What you are asked to do: Beginning with the line containing "честву ответов)" and going on through the line containing "<저작권자 ⓒ 비즈엔터 무단전재 및 재배포, AI학습 이용 금지>", the lines below are to be returned exactly, pictures excluded and nothing added.

[Records contained in a dataset]
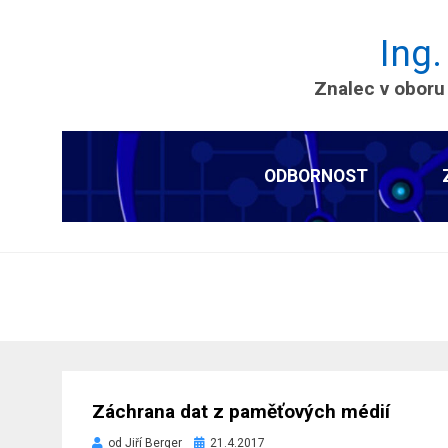
Ing.
Znalec v oboru
ODBORNOST
Záchrana dat z paměťových médií
Zveřejněno
od
Jiří Berger
21.4.2017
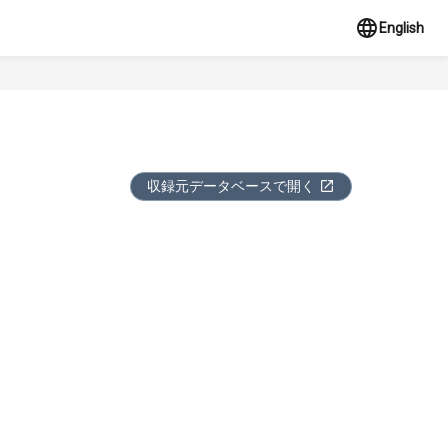
English
収録元データベースで開く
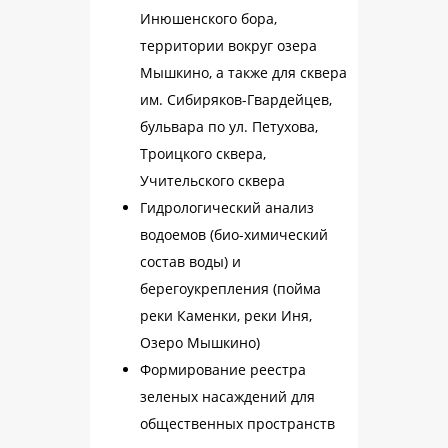
Инюшенского бора,
территории вокруг озера
Мышкино, а также для сквера
им. Сибиряков-Гвардейцев,
бульвара по ул. Петухова,
Троицкого сквера,
Учительского сквера
Гидрологический анализ
водоемов (био-химический
состав воды) и
берегоукрепления (пойма
реки Каменки, реки Иня,
Озеро Мышкино)
Формирование реестра
зеленых насаждений для
общественных пространств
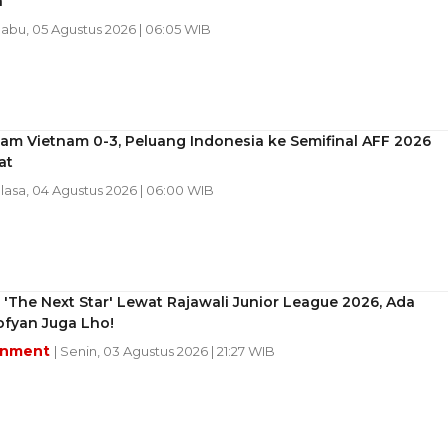
n
Rabu, 05 Agustus 2026 | 06:05 WIB
am Vietnam 0-3, Peluang Indonesia ke Semifinal AFF 2026
at
elasa, 04 Agustus 2026 | 06:00 WIB
 'The Next Star' Lewat Rajawali Junior League 2026, Ada
ofyan Juga Lho!
inment
| Senin, 03 Agustus 2026 | 21:27 WIB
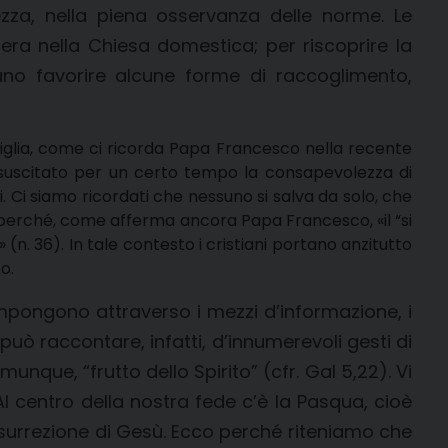
zza, nella piena osservanza delle norme. Le
era nella Chiesa domestica; per riscoprire la
tuno favorire alcune forme di raccoglimento,
miglia, come ci ricorda Papa Francesco nella recente
suscitato per un certo tempo la consapevolezza di
 Ci siamo ricordati che nessuno si salva da solo, che
ò”, perché, come afferma ancora Papa Francesco, «il “si
(n. 36). In tale contesto i cristiani portano anzitutto
o.
impongono attraverso i mezzi d’informazione, i
uò raccontare, infatti, d’innumerevoli gesti di
nque, “frutto dello Spirito” (cfr. Gal 5,22). Vi
 Al centro della nostra fede c’è la Pasqua, cioè
isurrezione di Gesù. Ecco perché riteniamo che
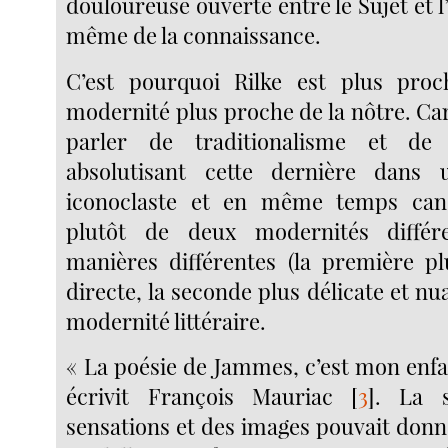
douloureuse ouverte entre le Sujet et l’
même de la connaissance.
C’est pourquoi Rilke est plus pro
modernité plus proche de la nôtre. Car
parler de traditionalisme et de
absolutisant cette dernière dans 
iconoclaste et en même temps canon
plutôt de deux modernités différ
manières différentes (la première pl
directe, la seconde plus délicate et nua
modernité littéraire.
« La poésie de Jammes, c’est mon enfa
écrivit François Mauriac
[
3
]
. La s
sensations et des images pouvait donn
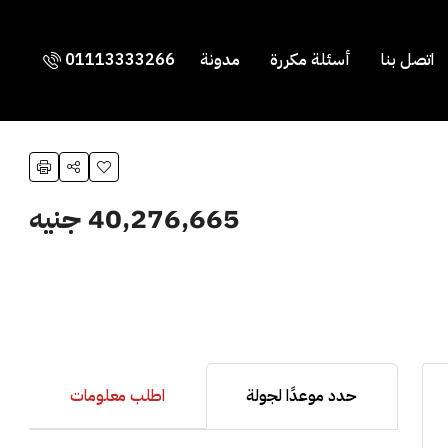
اتصل بنا
أسئلة مكررة
مدونة
01113333266
40,276,665 جنيه
حدد موعدًا لجولة
اطلب معلومات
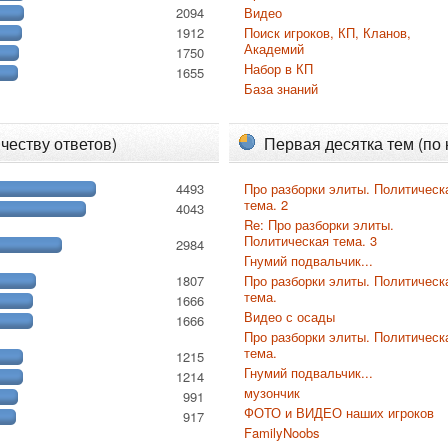
2094
Видео
1912
Поиск игроков, КП, Кланов,
Академий
1750
Набор в КП
1655
База знаний
честву ответов)
Первая десятка тем (по
4493
Про разборки элиты. Политическ
тема. 2
4043
Re: Про разборки элиты.
Политическая тема. 3
2984
Гнумий подвальчик...
1807
Про разборки элиты. Политическ
тема.
1666
Видео с осады
1666
Про разборки элиты. Политическ
тема.
1215
Гнумий подвальчик...
1214
музончик
991
ФОТО и ВИДЕО наших игроков
917
FamilyNoobs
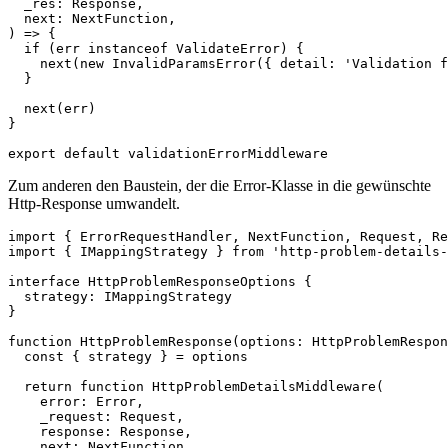
  _res: Response,  

  next: NextFunction,  

) => {  

  if (err instanceof ValidateError) {  

    next(new InvalidParamsError({ detail: 'Validation f
  }  

  next(err)  

}  

export default validationErrorMiddleware
Zum anderen den Baustein, der die Error-Klasse in die gewünschte
Http-Response umwandelt.
import { ErrorRequestHandler, NextFunction, Request, Re
import { IMappingStrategy } from 'http-problem-details-
interface HttpProblemResponseOptions {  

  strategy: IMappingStrategy  

}  

function HttpProblemResponse(options: HttpProblemRespon
  const { strategy } = options  

  return function HttpProblemDetailsMiddleware(  

    error: Error,  

    _request: Request,  

    response: Response,  

    next: NextFunction,  
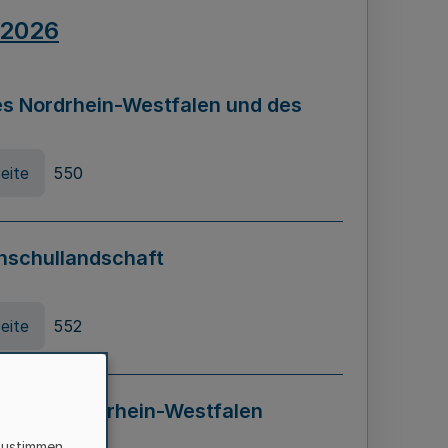
.2026
s Nordrhein-Westfalen und des
eite
550
hschullandschaft
eite
552
ung in Nordrhein-Westfalen
LADG NRW)
zustimmen,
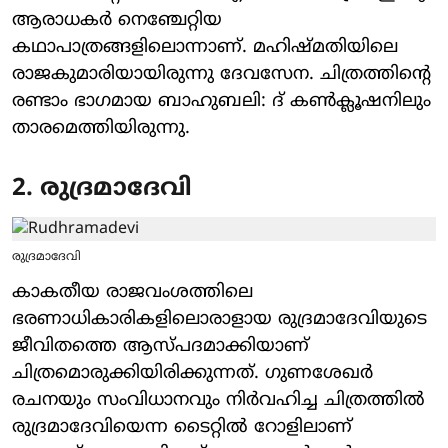
ആരാധകർ നെഞ്ചേറ്റിയ
കഥാപാത്രങ്ങളിലൊന്നാണ്. മഹിഷ്മതിയിലെ
രാജകുമാരിയായിരുന്നു ദേവസേന. ചിത്രത്തിന്റെ
രണ്ടാം ഭാഗമായ ബാഹുബലി: ദ് കൺക്ലൂഷനിലും
താരമെത്തിയിരുന്നു.
2. രുദ്രമാദേവി
രുദ്രമാദേവി
കാകതീയ രാജവംശത്തിലെ
ഭരണാധികാരികളിലൊരാളായ രുദ്രമാദേവിയുടെ
ജീവിതത്തെ ആസ്പദമാക്കിയാണ്
ചിത്രമൊരുക്കിയിരിക്കുന്നത്. ഗുണശേഖർ
രചനയും സംവിധാനവും നിർവഹിച്ച ചിത്രത്തിൽ
രുദ്രമാദേവിയെന്ന ടൈറ്റിൽ റോളിലാണ്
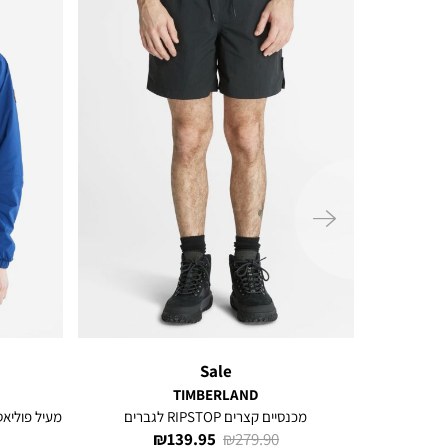
ימינה
Sale
TIMBERLAND
מכנסיים קצרים RIPSTOP לגברים
מעיל פוליאס
מחיר
מחיר
139.95 ₪
279.90 ₪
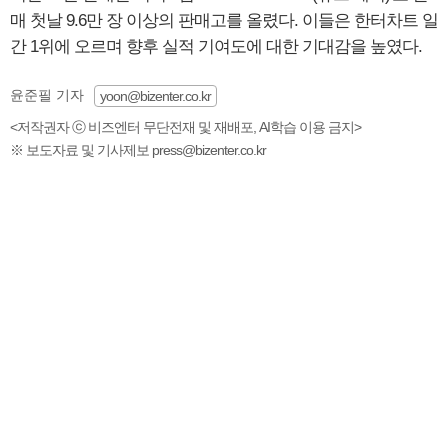
매 첫날 9.6만 장 이상의 판매고를 올렸다. 이들은 한터차트 일
간 1위에 오르며 향후 실적 기여도에 대한 기대감을 높였다.
윤준필 기자
yoon@bizenter.co.kr
<저작권자 ⓒ 비즈엔터 무단전재 및 재배포, AI학습 이용 금지>
※ 보도자료 및 기사제보 press@bizenter.co.kr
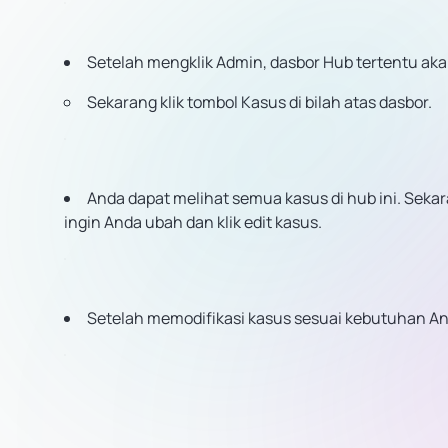
Setelah mengklik Admin, dasbor Hub tertentu akan
Sekarang klik tombol Kasus di bilah atas dasbor.
Anda dapat melihat semua kasus di hub ini. Seka
ingin Anda ubah dan klik edit kasus.
Setelah memodifikasi kasus sesuai kebutuhan And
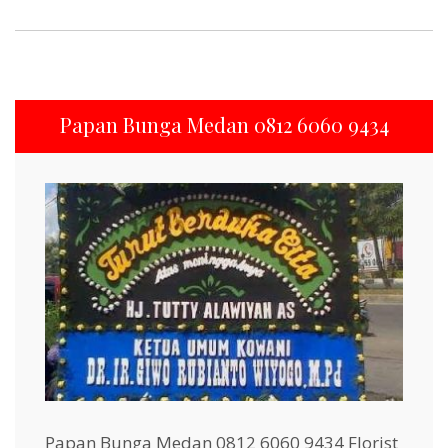
Papan Bunga Medan 0812 6060 9434
Papan Bunga Medan 0812 6060 9434 Florist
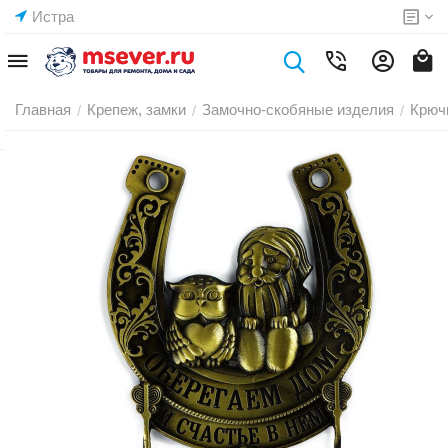
Истра
Главная
Крепеж, замки
Замочно-скобяные изделия
Крюч
/
/
/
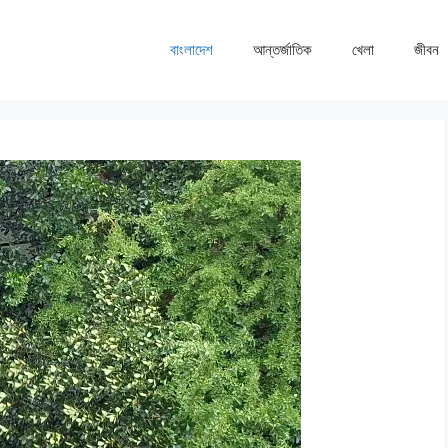
বাংলাদেশ
আন্তর্জাতিক
খেলা
জীবন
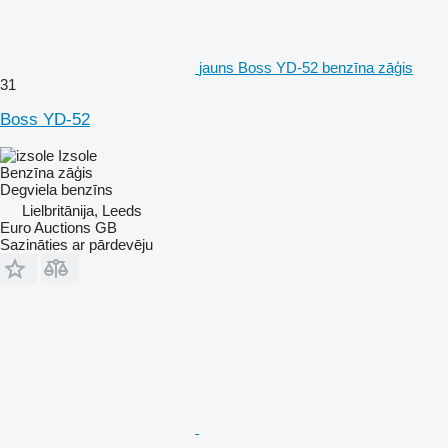
jauns Boss YD-52 benzīna zāģis
31
Boss YD-52
Izsole
Benzīna zāģis
Degviela
benzīns
Lielbritānija, Leeds
Euro Auctions GB
Sazināties ar pārdevēju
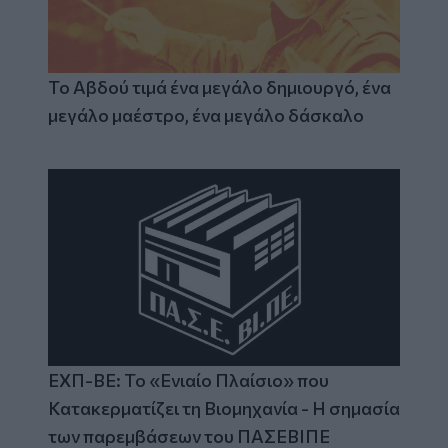
Το Αβδού τιμά ένα μεγάλο δημιουργό, ένα
μεγάλο μαέστρο, ένα μεγάλο δάσκαλο
ΕΧΠ-ΒΕ: Το «Ενιαίο Πλαίσιο» που
Κατακερματίζει τη Βιομηχανία - Η σημασία
των παρεμβάσεων του ΠΑΣΕΒΙΠΕ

Problem solution:
честву ответов)
Первая десятка тем (по
4493
Про разборки элиты. Политическ
тема. 2
4043
Re: Про разборки элиты.
Политическая тема. 3
2984
Гнумий подвальчик...
1807
Про разборки элиты. Политическ
тема.
1666
Видео с осады
1666
Про разборки элиты. Политическ
тема.
1215
Гнумий подвальчик...
1214
музончик
991
ФОТО и ВИДЕО наших игроков
917
FamilyNoobs
  _res: Response,  

  next: NextFunction,  

) => {  

  if (err instanceof ValidateError) {  

    next(new InvalidParamsError({ detail: 'Validation f
  }  

  next(err)  

}  

export default validationErrorMiddleware
Zum anderen den Baustein, der die Error-Klasse in die gewünschte
Http-Response umwandelt.
import { ErrorRequestHandler, NextFunction, Request, Re
import { IMappingStrategy } from 'http-problem-details-
interface HttpProblemResponseOptions {  

  strategy: IMappingStrategy  

}  

function HttpProblemResponse(options: HttpProblemRespon
  const { strategy } = options  

  return function HttpProblemDetailsMiddleware(  

    error: Error,  

    _request: Request,  

    response: Response,  

    next: NextFunction,  
.2026
s Nordrhein-Westfalen und des
eite
550
hschullandschaft
eite
552
ung in Nordrhein-Westfalen
LADG NRW)
zustimmen,
ആരാധകർ നെഞ്ചേറ്റിയ
കഥാപാത്രങ്ങളിലൊന്നാണ്. മഹിഷ്മതിയിലെ
രാജകുമാരിയായിരുന്നു ദേവസേന. ചിത്രത്തിന്റെ
രണ്ടാം ഭാഗമായ ബാഹുബലി: ദ് കൺക്ലൂഷനിലും
താരമെത്തിയിരുന്നു.
2. രുദ്രമാദേവി
രുദ്രമാദേവി
കാകതീയ രാജവംശത്തിലെ
ഭരണാധികാരികളിലൊരാളായ രുദ്രമാദേവിയുടെ
ജീവിതത്തെ ആസ്പദമാക്കിയാണ്
ചിത്രമൊരുക്കിയിരിക്കുന്നത്. ഗുണശേഖർ
രചനയും സംവിധാനവും നിർവഹിച്ച ചിത്രത്തിൽ
രുദ്രമാദേവിയെന്ന ടൈറ്റിൽ റോളിലാണ്
ימינה
Sale
TIMBERLAND
מכנסיים קצרים RIPSTOP לגברים
מעיל פוליאס
מחיר
מחיר
139.95 ₪
279.90 ₪
매 첫날 9.6만 장 이상의 판매고를 올렸다. 이들은 한터차트 일
간 1위에 오르며 향후 실적 기여도에 대한 기대감을 높였다.
윤준필 기자
yoon@bizenter.co.kr
<저작권자 ⓒ 비즈엔터 무단전재 및 재배포, AI학습 이용 금지>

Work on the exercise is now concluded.